### DOCUMENT ###

# What to do with a burl..............



## OldWrangler (Jan 13, 2014)

Wife and I were roaming local woods and found this tree???? This appears to have a pretty good burl around the base. Question is, how would I go about harvesting a burl like this. I don't really want to cut down a tree this size, I am so crippled and slow I know it would fall right on me. If I chain saw a big chunk off one side will it kill the tree? Does it look like this is a burl worth taking. And don't ask me what kind of tree it is cause I have no idea. I don't think the bark looks like Oak and I got too excited about the burl, I forgot to pick some leaves to ID.

So whatcha think? Harvest it all, harvest part, or just let it be, that is the question.


----------



## NoThanks (Mar 19, 2014)

Wife and I were roaming *local woods* and found this tree

Who's tree is it? 
Would you be stealing it if it's not yours?

###

**GOAL 1:** Decide whether each statement agrees with the burl thread, answering yes or no and quoting the deciding words: (a) The first poster knows what kind of tree it is. (b) The first poster is reluctant to cut the tree down. (c) The reply asks who owns the tree.
**GOAL 2:** In the burl thread, what did the first poster forget to pick for identifying the tree?

### GIVEN ENTRIES ###

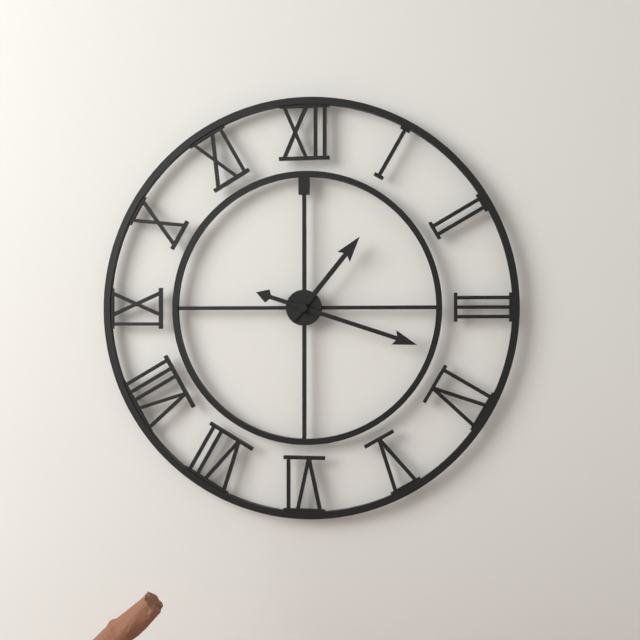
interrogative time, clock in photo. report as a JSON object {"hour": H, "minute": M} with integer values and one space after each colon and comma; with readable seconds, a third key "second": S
{"hour": 1, "minute": 18}
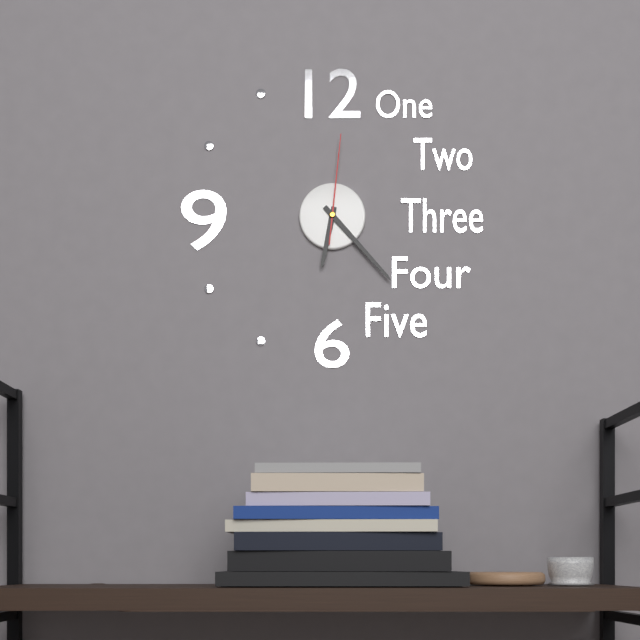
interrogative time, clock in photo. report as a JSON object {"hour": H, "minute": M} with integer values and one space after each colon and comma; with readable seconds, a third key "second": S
{"hour": 6, "minute": 23, "second": 1}
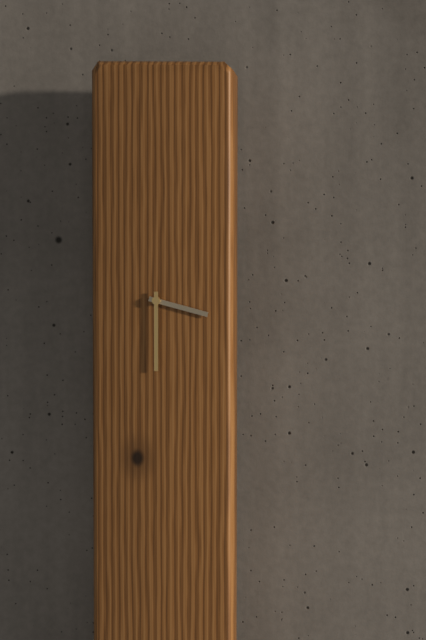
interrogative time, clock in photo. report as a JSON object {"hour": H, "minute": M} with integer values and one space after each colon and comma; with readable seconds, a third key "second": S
{"hour": 3, "minute": 30}
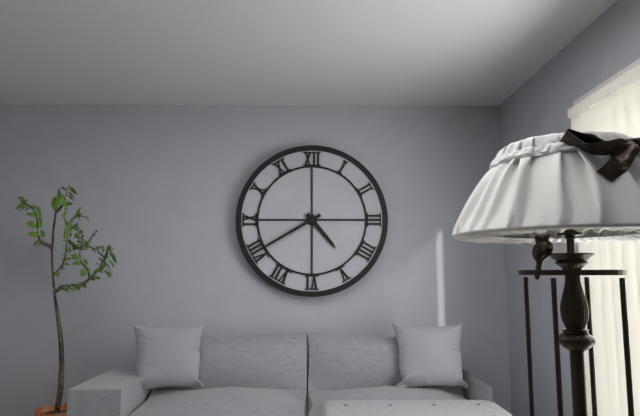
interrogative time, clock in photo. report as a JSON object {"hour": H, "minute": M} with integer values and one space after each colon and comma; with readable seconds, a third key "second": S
{"hour": 4, "minute": 40}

###

**WRITTEN ANSWER 1:**
(a) No: "And don't ask me what kind of tree it is cause I have no idea."
(b) Yes: "I don't really want to cut down a tree this size"
(c) Yes: "Who's tree is it?"

**WRITTEN ANSWER 2:** Some leaves.